Hanno respinto al mittente l’accusa di aver organizzato serate nei locali vip di Milano offrendo anche escort ai clienti facoltosi, in particolare calciatori di serie A, Emanuele Buttini e Deborah Ronchi, i due compagni nella vita e nel lavoro agli arresti domiciliari da una settimana per essere stati i “promotori e dominus” dell’associazione per delinquere con al centro la presunta società “schermo” Ma.De Milano, finita nel mirino della procura per aver gestito un giro di favoreggiamento e sfruttamento della prostituzione.
Lunedì i due, durante gli interrogatori di garanzia durati circa quattro ore, come ha riferito il loro legale, l’avvocato Marco Martini, hanno negato qualsiasi festino con prostitute. “Hanno dato delle spiegazioni tecniche”, ha chiarito, e sono stati “molto precisi”. Il difensore ha ironizzato pure sulla descrizione, fornita da alcuni media, dei suoi assistiti come di una “coppia diabolica, amore e morte”.
L’avvocato della coppia: “Sono innocenti”

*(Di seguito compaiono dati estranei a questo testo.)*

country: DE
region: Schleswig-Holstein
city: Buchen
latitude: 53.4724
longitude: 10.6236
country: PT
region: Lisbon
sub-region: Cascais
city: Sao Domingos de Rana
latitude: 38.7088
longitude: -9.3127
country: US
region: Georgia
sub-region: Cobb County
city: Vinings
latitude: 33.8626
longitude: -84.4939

“La dottoressa Ronchi – ha detto ancora – è laureata in Economia, Buttini è un geometra. Hanno iniziato dal nulla e hanno creato un mondo che si riferisce all’effimero con una clientela che spende sei o settemila euro per delle bottiglie di vino, cose che per loro sono normalissime, come per noi è normale andare a fare la spesa al supermercato”.

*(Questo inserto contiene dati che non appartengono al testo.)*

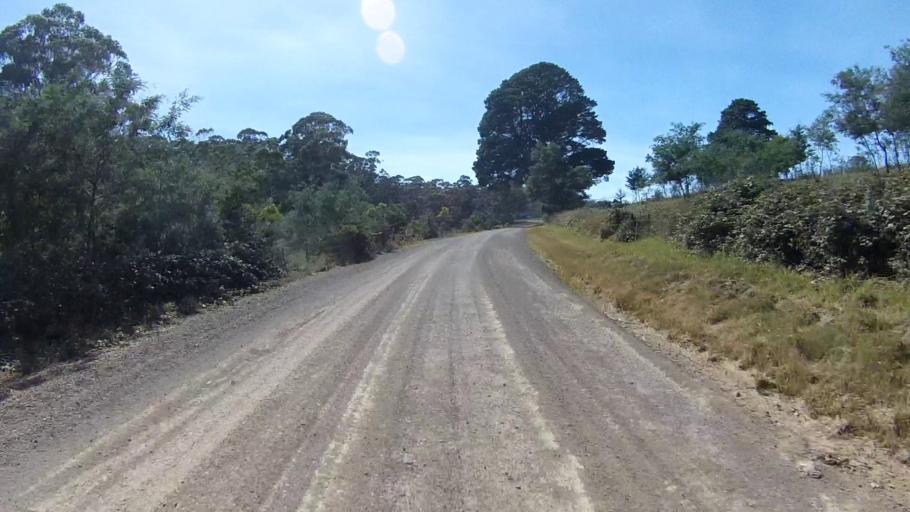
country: AU
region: Tasmania
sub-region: Sorell
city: Sorell
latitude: -42.7557
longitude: 147.6645
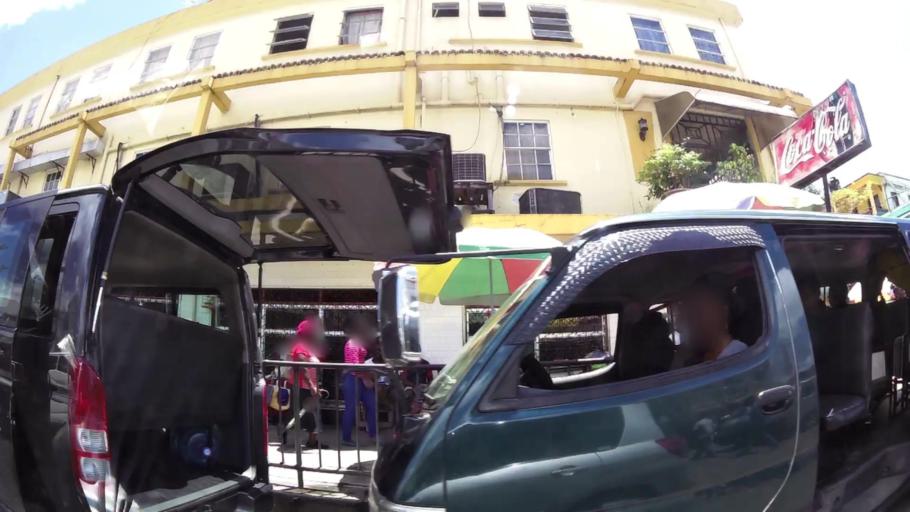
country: GY
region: Demerara-Mahaica
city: Georgetown
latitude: 6.8115
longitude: -58.1665
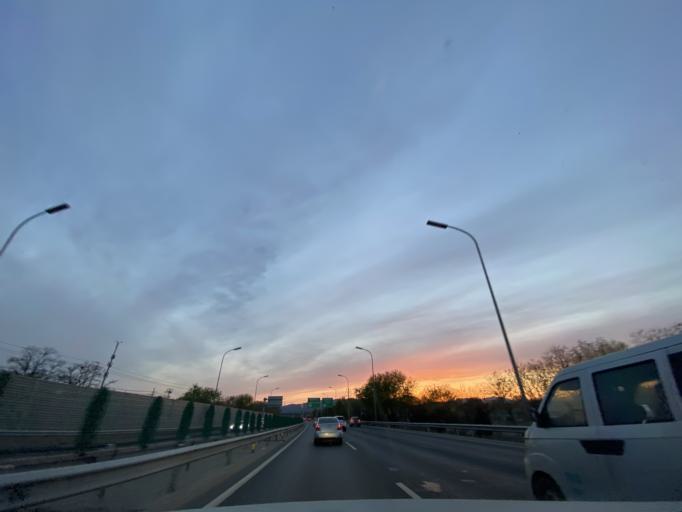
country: CN
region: Beijing
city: Haidian
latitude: 40.0159
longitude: 116.3030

Il legale, che ha annunciato che impugnerà il provvedimento cautelare e di sequestro, ha pure affermato che “non è sparito nessun soldo” verso l’estero. “Tenderei ad escludere che ci siano stati soldi in nero all’estero”, ha aggiunto, chiarendo, poi, che l’accusa è diversa: “stiamo parlando di sfruttamento della prostituzione” e “questi due ragazzi sono stati dipinti come sfruttatori di povere donne”. E ancora: “Vedremo come andrà a finire tutto”.
Inoltre, ha proseguito l’avvocato, “non erano diretti gestori del personale, perché il personale dipendente veniva pagato da altre società”. Infine, il difensore si è lamentato sostenendo che “con questo accanimento” mediatico “si sta distruggendo la vita di due persone”, che, però, secondo l’inchiesta, sono state denunciate da alcune delle stesse giovani, tutte tra i 18 e i 20 anni. “Si è andato un po’ oltre forse perché ci sono di mezzo dei calciatori”, ha concluso l’avvocato Martini, ribadendo che i suoi clienti “hanno detto che sono totalmente innocenti”.